Didier Mamma (SAP) : "Nier l'importance du Big Data, c'est manquer d'ambition"
Donald Farmer (Qliktech) affirmait récemment dans nos colonnes que le Big Data n'était pas la priorité pour les entreprises. Une vision qui a fait bondir Didier Mamma, en charge des aspects données et technologies chez SAP France. Il s'explique.
L'interview de Donald Farmer (Qliktech) que nous avons publiée le 23 octobre et dans laquelle le père fondateur du Power Pivot de Microsoft explique que le Big Data ne devrait pas être la priorité des entreprises, a suscité quelques réactions sur le marché français. Notamment celle de Didier Mamma, directeur pour la France des activités data & technologies chez SAP, qui explique ici pourquoi les arguments du vice-président de Qliktech l'ont fait bondir.
LeMagIT: Selon Donald Farmer, la priorité des entreprises ne devrait pas être d'exploiter le Big Data mais plutôt de régler les problèmes qu'elles connaissent au quotidien dans l'exploitation des données qu'elles collectent déjà.
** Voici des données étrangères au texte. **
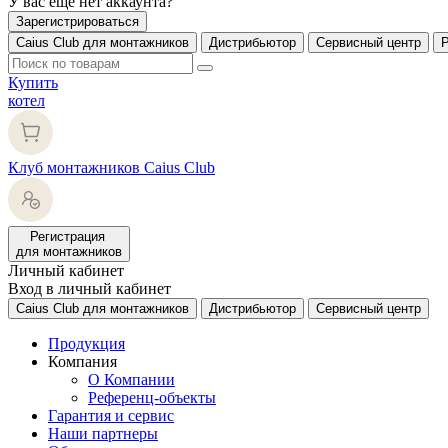
У вас еще нет аккаунта?
Зарегистрироваться
Caius Club для монтажников
Дистрибьютор
Сервисный центр
Купить
котел
Клуб монтажников Caius Club
Регистрация
для монтажников
Личный кабинет
Вход в личный кабинет
Caius Club для монтажников
Дистрибьютор
Сервисный центр
Продукция
Компания
О Компании
Референц-объекты
Гарантия и сервис
Наши партнеры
Qu'est-ce qui vous choque dans cette affirmation?
Didier Mamma : Effectivement, Donald Farmer affirme que la préoccupation numéro un des entreprises devrait être de s'assurer que les utilisateurs aient accès aux données dans de bonnes conditions. Déjà, remarquons que c'est la raison d'être de toute une palette d'outils, d'Excel (pour le plus simple) à BO ou Cognos (pour les plus sophistiqués). Entre ces deux extrêmes, s'intercale effectivement une nouvelle génération de logiciels qu'incarnent des éditeurs comme Qliktech ou Tableau Software. Ces derniers affirment qu'ils parviennent à améliorer l'expérience utilisateurs sur la base des infrastructures (datawarehouses, datamarts) existantes. Mais, même en admettant que cela soit vrai, c'est un discours très restrictif, limité à la productivité individuelle des utilisateurs.
LeMagIT : Pourquoi parlez-vous de vision restrictive?
D.M. : Prenons un exemple pour bien comprendre les enjeux actuels. Imaginons le site marchand d'une entreprise qui vend également ses biens ou services via d'autres canaux. Sur le site, les clients interagissent avec l'entreprise, enrichissant les données de référence (adresses, coordonnées bancaires, etc.) mais aussi la base de données marketing via leurs comportements sur les pages Web. Dans la vision de Qliktech, tous ces éléments sont hors-sujet. Car, pour les intégrer et en tirer profit pendant que l'internaute parcourt le site, l'entreprise a besoin d'un système capable de traiter les données en temps réel et de réagir via des réponses adaptées aux événements qui se présentent. C'est le cas de la plate-forme SAP Real Time Data Platform, qui réunit les données, les processus et le traitement d'événements complexes autour de la technologie Hana.
Dans un scénario limité à l'amélioration de la productivité individuelle, 1+1 ne fera jamais 2. Pour ce faire, il faut bâtir un scénario d'industrialisation de la prise de décision, où les systèmes d'information seront capables de réagir par eux-mêmes en fonction des données collectées et des modèles qu'elles ont permis de bâtir. Il faut bien sûr rendre les choses simples aux utilisateurs, mais, pour ce faire, les systèmes ont besoin d'être complexes car c'est la nature de l'économie aujourd'hui.
LeMagIT : N'est-ce pas hors de portée de la majorité des PME?
D.M. : Dès qu'une PME a des ambitions à l'international, elle doit se poser la question de la collecte d'informations sur ces nouveaux marchés, sur la concurrence qu'elle y rencontrera. Elle se retrouve donc confrontée à des problématiques dites Big Data. Et, dans une économie qui se digitalise à vitesse grand V, si elle ne se demande pas comment tirer le meilleur profit de ses relations numériques avec ses clients, c'est qu'elle manque cruellement d'ambition. Enfin, l'argument du coût d'entrée n'en est plus un : rappelons que Hana est facturée à la volumétrie des données traitées. On peut donc démarrer avec un investissement modeste.